DATA FOR ANALYSIS —
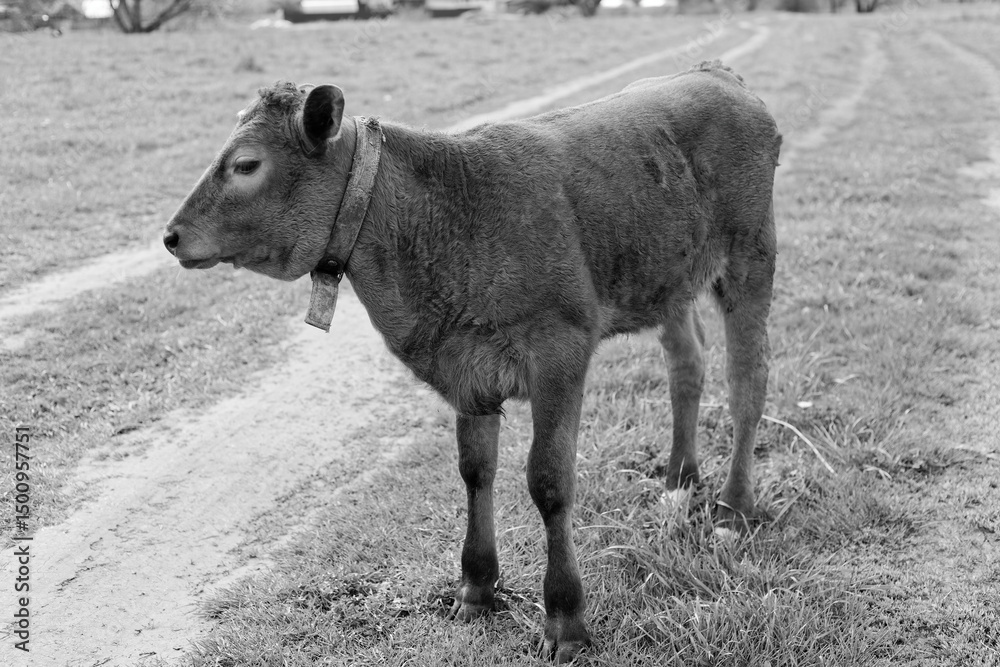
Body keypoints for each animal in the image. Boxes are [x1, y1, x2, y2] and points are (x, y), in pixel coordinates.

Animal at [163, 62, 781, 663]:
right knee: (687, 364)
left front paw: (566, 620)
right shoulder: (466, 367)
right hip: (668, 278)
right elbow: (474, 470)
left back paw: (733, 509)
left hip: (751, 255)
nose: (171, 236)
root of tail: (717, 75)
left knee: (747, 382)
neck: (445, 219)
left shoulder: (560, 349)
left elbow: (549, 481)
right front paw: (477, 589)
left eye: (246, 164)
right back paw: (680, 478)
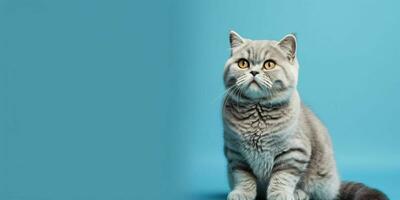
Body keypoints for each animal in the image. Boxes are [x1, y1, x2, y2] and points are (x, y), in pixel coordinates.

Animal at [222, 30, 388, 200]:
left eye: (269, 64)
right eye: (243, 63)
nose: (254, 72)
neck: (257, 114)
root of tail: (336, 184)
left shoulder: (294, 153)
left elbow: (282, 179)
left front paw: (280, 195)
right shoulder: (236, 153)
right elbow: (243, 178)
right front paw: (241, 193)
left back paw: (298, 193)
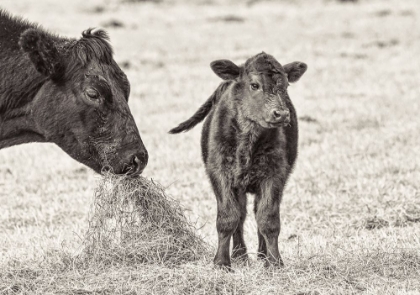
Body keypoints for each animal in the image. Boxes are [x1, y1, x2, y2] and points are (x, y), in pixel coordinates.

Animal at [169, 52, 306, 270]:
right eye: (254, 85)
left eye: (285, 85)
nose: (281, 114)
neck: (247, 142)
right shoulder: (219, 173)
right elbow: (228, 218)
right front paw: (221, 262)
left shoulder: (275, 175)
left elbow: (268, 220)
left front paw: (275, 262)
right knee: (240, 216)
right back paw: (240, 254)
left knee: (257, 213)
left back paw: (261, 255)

TASK DESCRIPTION — The expected answer is a copy of each line above containing "knee".

RESPONSE TO THIS EXERCISE —
right knee: (687, 364)
left knee: (747, 382)
right knee: (240, 216)
left knee: (257, 213)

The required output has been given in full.